▶ [Entries provided]
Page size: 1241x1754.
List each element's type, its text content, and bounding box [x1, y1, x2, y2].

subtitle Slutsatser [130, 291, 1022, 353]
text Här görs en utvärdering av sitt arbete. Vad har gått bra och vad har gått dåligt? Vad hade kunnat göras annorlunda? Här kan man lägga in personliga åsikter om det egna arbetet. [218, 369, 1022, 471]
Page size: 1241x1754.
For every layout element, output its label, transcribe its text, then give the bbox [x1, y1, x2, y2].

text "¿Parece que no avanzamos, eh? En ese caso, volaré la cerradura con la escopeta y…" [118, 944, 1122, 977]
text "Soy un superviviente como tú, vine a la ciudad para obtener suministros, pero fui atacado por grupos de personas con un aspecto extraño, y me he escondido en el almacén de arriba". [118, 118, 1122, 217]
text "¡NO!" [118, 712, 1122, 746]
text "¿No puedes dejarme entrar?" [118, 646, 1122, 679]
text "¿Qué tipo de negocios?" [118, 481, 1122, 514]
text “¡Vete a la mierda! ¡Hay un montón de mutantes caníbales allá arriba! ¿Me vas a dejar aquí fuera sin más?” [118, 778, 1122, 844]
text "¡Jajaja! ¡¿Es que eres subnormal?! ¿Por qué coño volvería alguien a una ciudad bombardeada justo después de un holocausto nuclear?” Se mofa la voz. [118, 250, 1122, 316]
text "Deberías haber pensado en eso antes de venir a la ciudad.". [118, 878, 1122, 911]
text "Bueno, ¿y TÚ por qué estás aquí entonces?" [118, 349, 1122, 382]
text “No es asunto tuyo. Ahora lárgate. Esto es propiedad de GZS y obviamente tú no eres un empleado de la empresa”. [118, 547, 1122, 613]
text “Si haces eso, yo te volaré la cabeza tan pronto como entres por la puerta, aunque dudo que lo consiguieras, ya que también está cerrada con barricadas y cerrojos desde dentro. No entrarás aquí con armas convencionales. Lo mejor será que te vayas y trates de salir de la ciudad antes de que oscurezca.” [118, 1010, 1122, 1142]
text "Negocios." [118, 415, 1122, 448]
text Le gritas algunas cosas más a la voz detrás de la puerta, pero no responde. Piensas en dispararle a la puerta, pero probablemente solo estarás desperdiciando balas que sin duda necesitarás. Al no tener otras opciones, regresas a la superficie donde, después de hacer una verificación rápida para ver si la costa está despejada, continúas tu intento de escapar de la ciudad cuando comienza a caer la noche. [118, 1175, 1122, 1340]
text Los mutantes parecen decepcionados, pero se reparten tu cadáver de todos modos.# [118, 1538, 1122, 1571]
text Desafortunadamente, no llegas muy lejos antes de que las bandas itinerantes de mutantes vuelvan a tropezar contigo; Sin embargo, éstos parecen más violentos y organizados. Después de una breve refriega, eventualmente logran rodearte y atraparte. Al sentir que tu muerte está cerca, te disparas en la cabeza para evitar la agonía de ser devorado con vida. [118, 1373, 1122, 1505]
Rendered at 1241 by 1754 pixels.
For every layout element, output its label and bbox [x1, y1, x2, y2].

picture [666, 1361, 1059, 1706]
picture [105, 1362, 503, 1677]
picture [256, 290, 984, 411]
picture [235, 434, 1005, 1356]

▶ [Set exercise] Write out the records above again, swapping every "bbox" for "bounding box" and leaving everything else unchanged.

▶ [Answer to this exercise]
Page size: 1241x1754.
List each element's type, its text content, and bounding box [x1, y1, x2, y2].

subtitle Slutsatser [130, 291, 1022, 353]
text Här görs en utvärdering av sitt arbete. Vad har gått bra och vad har gått dåligt? Vad hade kunnat göras annorlunda? Här kan man lägga in personliga åsikter om det egna arbetet. [218, 369, 1022, 471]
Page size: 1241x1754.
For every layout element, output its label, transcribe its text, then give the bounding box [x1, y1, x2, y2].

text "¿Parece que no avanzamos, eh? En ese caso, volaré la cerradura con la escopeta y…" [118, 944, 1122, 977]
text "Soy un superviviente como tú, vine a la ciudad para obtener suministros, pero fui atacado por grupos de personas con un aspecto extraño, y me he escondido en el almacén de arriba". [118, 118, 1122, 217]
text "¡NO!" [118, 712, 1122, 746]
text "¿No puedes dejarme entrar?" [118, 646, 1122, 679]
text "¿Qué tipo de negocios?" [118, 481, 1122, 514]
text “¡Vete a la mierda! ¡Hay un montón de mutantes caníbales allá arriba! ¿Me vas a dejar aquí fuera sin más?” [118, 778, 1122, 844]
text "¡Jajaja! ¡¿Es que eres subnormal?! ¿Por qué coño volvería alguien a una ciudad bombardeada justo después de un holocausto nuclear?” Se mofa la voz. [118, 250, 1122, 316]
text "Deberías haber pensado en eso antes de venir a la ciudad.". [118, 878, 1122, 911]
text "Bueno, ¿y TÚ por qué estás aquí entonces?" [118, 349, 1122, 382]
text “No es asunto tuyo. Ahora lárgate. Esto es propiedad de GZS y obviamente tú no eres un empleado de la empresa”. [118, 547, 1122, 613]
text “Si haces eso, yo te volaré la cabeza tan pronto como entres por la puerta, aunque dudo que lo consiguieras, ya que también está cerrada con barricadas y cerrojos desde dentro. No entrarás aquí con armas convencionales. Lo mejor será que te vayas y trates de salir de la ciudad antes de que oscurezca.” [118, 1010, 1122, 1142]
text "Negocios." [118, 415, 1122, 448]
text Le gritas algunas cosas más a la voz detrás de la puerta, pero no responde. Piensas en dispararle a la puerta, pero probablemente solo estarás desperdiciando balas que sin duda necesitarás. Al no tener otras opciones, regresas a la superficie donde, después de hacer una verificación rápida para ver si la costa está despejada, continúas tu intento de escapar de la ciudad cuando comienza a caer la noche. [118, 1175, 1122, 1340]
text Los mutantes parecen decepcionados, pero se reparten tu cadáver de todos modos.# [118, 1538, 1122, 1571]
text Desafortunadamente, no llegas muy lejos antes de que las bandas itinerantes de mutantes vuelvan a tropezar contigo; Sin embargo, éstos parecen más violentos y organizados. Después de una breve refriega, eventualmente logran rodearte y atraparte. Al sentir que tu muerte está cerca, te disparas en la cabeza para evitar la agonía de ser devorado con vida. [118, 1373, 1122, 1505]
Rendered at 1241 by 1754 pixels.
For every layout element, output its label and bounding box [x1, y1, x2, y2].

picture [666, 1361, 1059, 1706]
picture [105, 1362, 503, 1677]
picture [256, 290, 984, 411]
picture [235, 434, 1005, 1356]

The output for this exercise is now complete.